Mirar una distopía desde otra distopía
Esta nota sobre una película que narra una historia de horror que ocurre en un mundo distópico pudiera parecer impregnada de una ironía cruel. Pero siento que no lo es. La reflexión sobre variantes distópicas de la realidad es análoga (en su carácter necesario) a la reflexión sobre la realidad de una pandemia cruel que inunda nuestro mundo con historias de horror. De ambas podemos sacar lecciones importantes. De las distopías de la ficción, lecciones sobre qué hacer para reconocerlas cuando apenas aparezcan en el océano de lo real como meras hipótesis, como insignificantes y aparentemente intrascendentes planteamientos, actuar con rapidez para impedir su materialización. De escenarios distópicos, inimaginables en algunos casos por el horror que conllevan, pero que trágicamente ya se han materializado, tenemos que asumir la tarea de examinar la sucesión de malas decisiones tomadas en diversos ámbitos de la sociedad que permitieron que tal escenario se hiciera realidad.

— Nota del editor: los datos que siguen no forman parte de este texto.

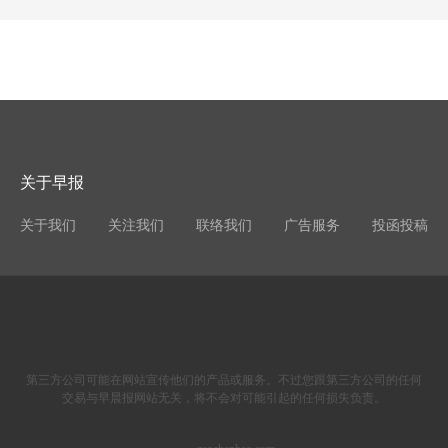
关于早报
关于我们
关注我们
联络我们
广告服务
投函投稿
第三方公司可能在网站宣传他们的产品或服务。不过您跟第三方公司的任何
交易与早晨报网站无关，将不会对可能引起的任何损失负责。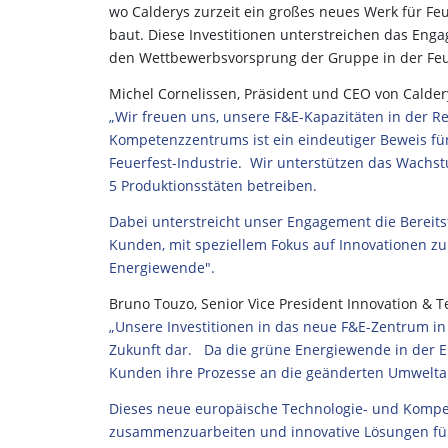
wo Calderys zurzeit ein großes neues Werk für Feu
baut. Diese Investitionen unterstreichen das Eng
den Wettbewerbsvorsprung der Gruppe in der Feu
Michel Cornelissen, Präsident und CEO von Caldery
„Wir freuen uns, unsere F&E-Kapazitäten in der 
Kompetenzzentrums ist ein eindeutiger Beweis für
Feuerfest-Industrie. Wir unterstützen das Wachs
5 Produktionsstäten betreiben.
Dabei unterstreicht unser Engagement die Berei
Kunden, mit speziellem Fokus auf Innovationen zu
Energiewende".
Bruno Touzo, Senior Vice President Innovation & T
„Unsere Investitionen in das neue F&E-Zentrum in
Zukunft dar. Da die grüne Energiewende in der E
Kunden ihre Prozesse an die geänderten Umwelta
Dieses neue europäische Technologie- und Komp
zusammenzuarbeiten und innovative Lösungen für 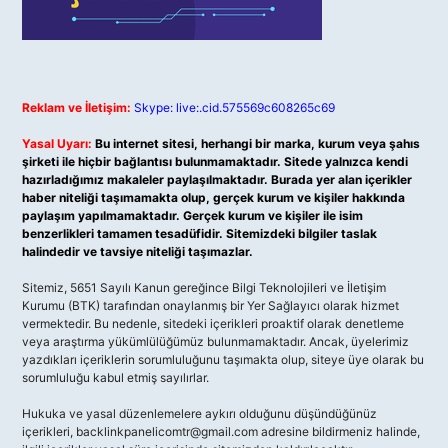
Reklam ve İletişim:
Skype: live:.cid.575569c608265c69
Yasal Uyarı:
Bu internet sitesi, herhangi bir marka, kurum veya şahıs
şirketi ile hiçbir bağlantısı bulunmamaktadır. Sitede yalnızca kendi
hazırladığımız makaleler paylaşılmaktadır. Burada yer alan içerikler
haber niteliği taşımamakta olup, gerçek kurum ve kişiler hakkında
paylaşım yapılmamaktadır. Gerçek kurum ve kişiler ile isim
benzerlikleri tamamen tesadüfidir. Sitemizdeki bilgiler taslak
halindedir ve tavsiye niteliği taşımazlar.
Sitemiz, 5651 Sayılı Kanun gereğince Bilgi Teknolojileri ve İletişim
Kurumu (BTK) tarafından onaylanmış bir Yer Sağlayıcı olarak hizmet
vermektedir. Bu nedenle, sitedeki içerikleri proaktif olarak denetleme
veya araştırma yükümlülüğümüz bulunmamaktadır. Ancak, üyelerimiz
yazdıkları içeriklerin sorumluluğunu taşımakta olup, siteye üye olarak bu
sorumluluğu kabul etmiş sayılırlar.
Hukuka ve yasal düzenlemelere aykırı olduğunu düşündüğünüz
içerikleri,
backlinkpanelicomtr@gmail.com
adresine bildirmeniz halinde,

Para nunca más repetirlo. Y también, en ambos casos, para descubrir cómo la luz, la esperanza, la solidaridad y todo aquello de extraordinario que tiene lo humano, puede surgir en los momentos más oscuros, aciagos y desesperanzadores de una historia de horror. Para reconciliarnos una vez más con nuestra especie. Para devolvernos la fe en la grandeza del Homo sapiens. En sus posibilidades de ascender desde la barbarie hacia una esfera de luz intolerable.